EXERCISE PASSAGE -
Segment Open
# Spiral of Doom - Finding a Job



## Lotso (Oct 24, 2013)

Hello,

Any advice would be much appreciated.

I am a graduate with post graduate qualifications, and in July 2014 will complete my MBA.

I am a Senior Manager within a Post-Secondary Education College (Further Education College) here in the UK.

Furthermore, I serve on the Board of Directors for a large Social Housing Company, as a College Governor, and as as an Academy School director.

I have for some time been applying for senior management posts at *Post Secondary Education Colleges* (and some university jobs) in and around *Calgary / Edmonton / Leithbridge* (Southern Alberta) - nothing not a single reply.

On reflection, this does not surprise me - it would be a brave Board / HR Dept. that says "Hey lets short-list this guy from England"

I have contacted several Recruitment agencies in Calgary - those that have replied have all stated that "we will have no problem placing you - once you have arrived in Canada"

Any ideas as to how I could break this cycle?

Thank you.


----------



## Auld Yin (Mar 10, 2009)
Segment Closed
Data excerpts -
Segment Open
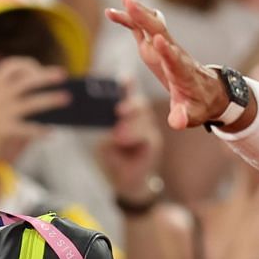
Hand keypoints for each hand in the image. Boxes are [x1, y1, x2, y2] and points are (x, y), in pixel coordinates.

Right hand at [0, 57, 67, 169]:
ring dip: (50, 100)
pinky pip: (27, 129)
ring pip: (31, 103)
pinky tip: (51, 132)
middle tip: (63, 75)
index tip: (40, 69)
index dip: (27, 64)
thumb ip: (11, 94)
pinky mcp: (3, 130)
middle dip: (46, 76)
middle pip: (25, 80)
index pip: (10, 65)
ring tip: (66, 99)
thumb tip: (47, 94)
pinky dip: (40, 130)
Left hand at [96, 83, 163, 200]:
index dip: (127, 85)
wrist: (125, 179)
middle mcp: (139, 117)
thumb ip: (108, 130)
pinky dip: (135, 137)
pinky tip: (122, 140)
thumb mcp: (104, 141)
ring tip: (117, 135)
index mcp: (126, 113)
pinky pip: (147, 135)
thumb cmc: (114, 157)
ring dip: (130, 126)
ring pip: (144, 119)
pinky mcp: (154, 142)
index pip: (128, 94)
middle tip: (118, 111)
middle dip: (130, 104)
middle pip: (139, 104)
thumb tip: (112, 124)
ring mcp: (148, 128)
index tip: (125, 78)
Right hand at [106, 0, 230, 130]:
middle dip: (148, 19)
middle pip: (161, 33)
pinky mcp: (157, 46)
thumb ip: (184, 117)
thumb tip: (177, 123)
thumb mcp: (194, 115)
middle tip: (133, 4)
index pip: (175, 61)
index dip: (168, 52)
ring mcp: (165, 47)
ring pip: (152, 25)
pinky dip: (129, 20)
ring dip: (139, 12)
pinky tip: (112, 13)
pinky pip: (142, 29)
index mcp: (182, 72)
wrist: (209, 90)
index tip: (158, 41)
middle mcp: (174, 54)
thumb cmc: (200, 104)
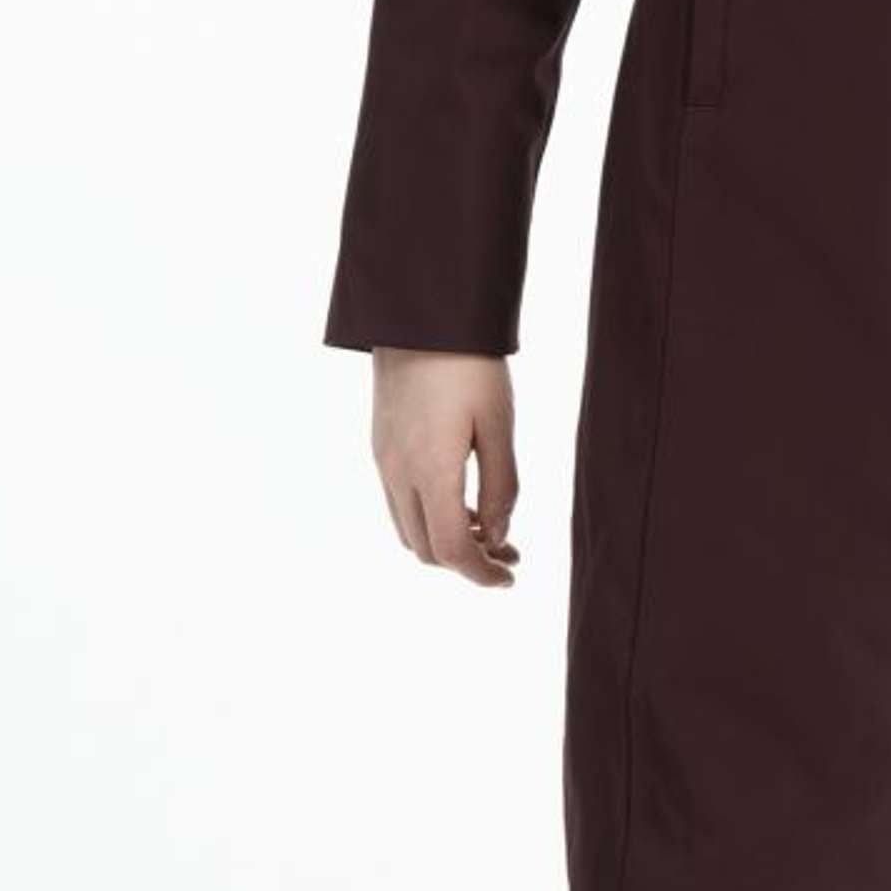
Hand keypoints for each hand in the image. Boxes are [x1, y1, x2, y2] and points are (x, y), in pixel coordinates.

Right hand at [369, 347, 521, 583]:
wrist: (420, 313)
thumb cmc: (469, 363)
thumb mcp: (499, 424)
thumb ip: (501, 486)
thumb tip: (498, 536)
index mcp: (430, 472)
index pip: (451, 550)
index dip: (482, 574)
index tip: (510, 576)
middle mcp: (397, 473)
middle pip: (426, 548)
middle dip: (468, 561)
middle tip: (510, 553)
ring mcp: (383, 460)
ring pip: (409, 528)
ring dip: (446, 540)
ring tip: (489, 528)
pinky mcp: (380, 445)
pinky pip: (399, 502)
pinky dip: (429, 516)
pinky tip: (461, 499)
Segment Closed
WHAT THE TASK REQUIRES - Resume the forum thread about looking for a senior education job in Alberta from the point where it stops. The items are separate material and have no connection to the forum thread.

RESULT -
You should be aware that Canada is not in need of teachers/educators. It is capable of funding requirements from within. Also Canadian employers much prefer face to face applications/interviews.


----------



## linka (Oct 25, 2013)

Hi, 
Think again if you are planning to move to Canada. I have just returned to EU after fascinating 1 year adventure there. First, do not believe any agencies. Second, do not expect to get a job according to your qualifications for some time. It is quite difficult to get a GOOD job there if you are foreigner (even from UK). Only advise I can give you is Europe is much better, more advanced in technology and more people friendly 
If you have any questions let me know I will we more than happy to describe you Canadian realities.
Greets!


----------



## Lotso (Oct 24, 2013)

*Thank You*

Thanks for your replies - I appreciate your candor.


----------



## Tobiasz (Oct 25, 2013)

Linka I'd be glad to hear about your experience in Canada and living there. I couldn't find anything like "private message" option so I'm writing it here.


----------



## Liam(at)Large (Sep 2, 2012)

Maybe try a reccie trip and do some face to face, although, as pointed out, there is not a demand for teaching jobs (the opposite in fact, too many qualified without work) so unless you are extremely specialized the chances of the employer getting a LMO for you are slim.

Are you young enough to come over on a IEC/WHV when they open again next year?


----------



## Lotso (Oct 24, 2013)

Liam,

Thanks for the reply.

Too old for IEC/WHV - the skills & experience I have only come with time...and Jack Daniel's.


----------



## Jrge (Mar 22, 2011)

Hi,


Lotso said:


> Liam,
> 
> Thanks for the reply.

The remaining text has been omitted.